[EXCERPTED DATA]
- - -

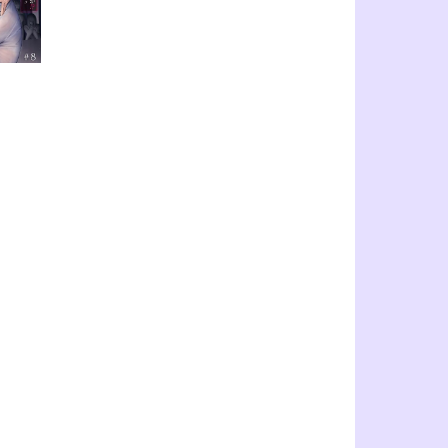
【
全
部
無
料
フ
ル
漫
画
】
こ
ん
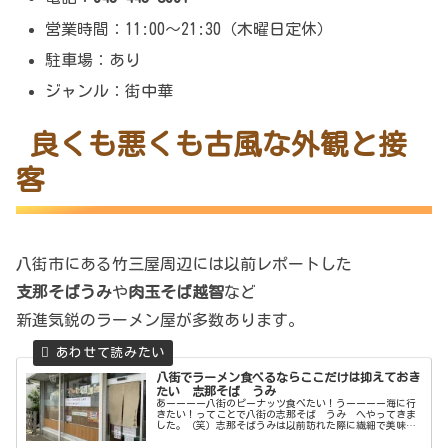
営業時間：11:00～21:30（木曜日定休）
駐車場：あり
ジャンル：街中華
良くも悪くも古風な外観と接
客
八街市にある竹三屋周辺には以前レポートした
支那そばうみ
や
肉玉そば越智
など
新進気鋭のラーメン屋が多数あります。
八街でラーメン食べるならここだけは抑えておき
たい 志那そば うみ
あーーーー八街のピーナッツ食べたい！うーーーー海に行
きたい！ってことで八街の志那そば うみ へやってきま
した。（笑）志那そばうみは以前訪れた際に繊細で美味し
いラーメンだった記憶がありその記憶を確かめるべく再訪
することにしました。今回は志那そ...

- - -

[WHAT IS BEING ASKED] Repeat exactly the lines from the one containing "きたい！ってことで八街の志那そば うみ へやってきま" to the end of the records.

[FINAL ANSWER]
きたい！ってことで八街の志那そば うみ へやってきま
した。（笑）志那そばうみは以前訪れた際に繊細で美味し
いラーメンだった記憶がありその記憶を確かめるべく再訪
することにしました。今回は志那そ...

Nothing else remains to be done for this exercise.